The"Unite the Right" Rally in 2017 saw neo-Nazis, Ku Klux Klansman, and others associated with various right-wing ideologies converging for a two-day demonstration in Charlottesville, VA. Approximately one-half mile from the rally site, a group of activists had gathered to protest the rally. Self-identified white supremacist James Alex Fields, Jr. deliberately drove his car into a crowd of counter-protesters, killing Heather Heyer and injuring 19 other people. Fields attempted to flee the scene.
A Virginia State Police helicopter monitored Fields as he sped away from the crime scene. Law enforcement officials in the helicopter followed the car and radioed information about its location and movements to ground units, who were able to apprehend Fields. The law enforcement helicopter also captured video footage of the attack and the aftermath, which was used at trial. Fields was ultimately found guilty of first-degree murder, hit and run, and malicious wounding.
The law enforcement officials who worked from the air to aid in the capture, Berke Bates and H. Jay Cullen, left the rally site via helicopter later that afternoon in order to monitor Governor Terry McAuliffe's motorcade from the air, when their helicopter suddenly crashed, killing both men.
Now the widows of the two men have filed a wrongful death suit, alleging that negligence and fraud led to the fatal helicopter crash. The plaintiffs assert that the helicopter, a Bell 407 manufactured by Bell Helicopter Textron, was a “maintenance nightmare” with a reputation for often requiring repairs; these repairs would ultimately lead to the crash. According to the complaint, “these defendants failed to inform the Virginia State Police that the helicopter was beyond its useful service life and due to its history should have been retired from service and by otherwise failing to perform inspections and maintenance that fell well below the standard of care in the industry.”
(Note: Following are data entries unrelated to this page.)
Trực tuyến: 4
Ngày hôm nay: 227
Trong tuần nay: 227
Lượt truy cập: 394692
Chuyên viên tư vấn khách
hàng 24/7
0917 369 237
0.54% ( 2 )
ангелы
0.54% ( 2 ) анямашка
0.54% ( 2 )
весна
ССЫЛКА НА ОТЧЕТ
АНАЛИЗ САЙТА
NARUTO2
Defendants in the wrongful death claim include Bell Helicopter Textron, Rolls-Royce Corp., Dallas Airmotive Inc., Triumph Group Inc., Uniflight West Penn LLC (a maintenance company), and Goodrich Pump & Engine Control Systems Inc. Rolls-Royce and Bell Helicopter have responded, denying responsibility for the crash and arguing the claims of negligence and fraud are insufficient. They have also posed a number of affirmative defenses, including operator error.
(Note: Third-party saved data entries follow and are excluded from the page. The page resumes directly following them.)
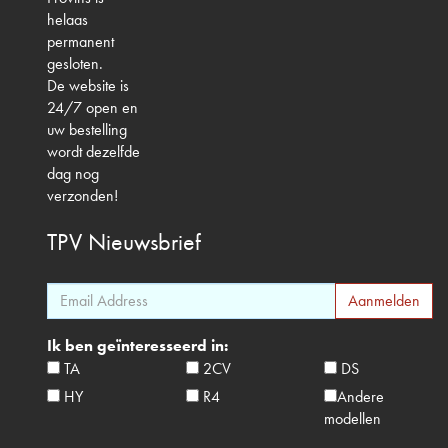
helaas
permanent
gesloten.
De website is
24/7 open en
uw bestelling
wordt dezelfde
dag nog
verzonden!
TPV
Nieuwsbrief
Ik ben geïnteresseerd in:
TA
2CV
DS
HY
R4
Andere
modellen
Investigators from the National Transportation Safety Board (NTSB) are still working to determine why the helicopter crashed. Shortly following the crash, the NTSB estimated that the agency's final report would be completed within 12 to 18 months. At the time of this writing—24 months after the accident—no report has been made available. A spokesman for the NTSB recently said that the final decision is now not expected until next year.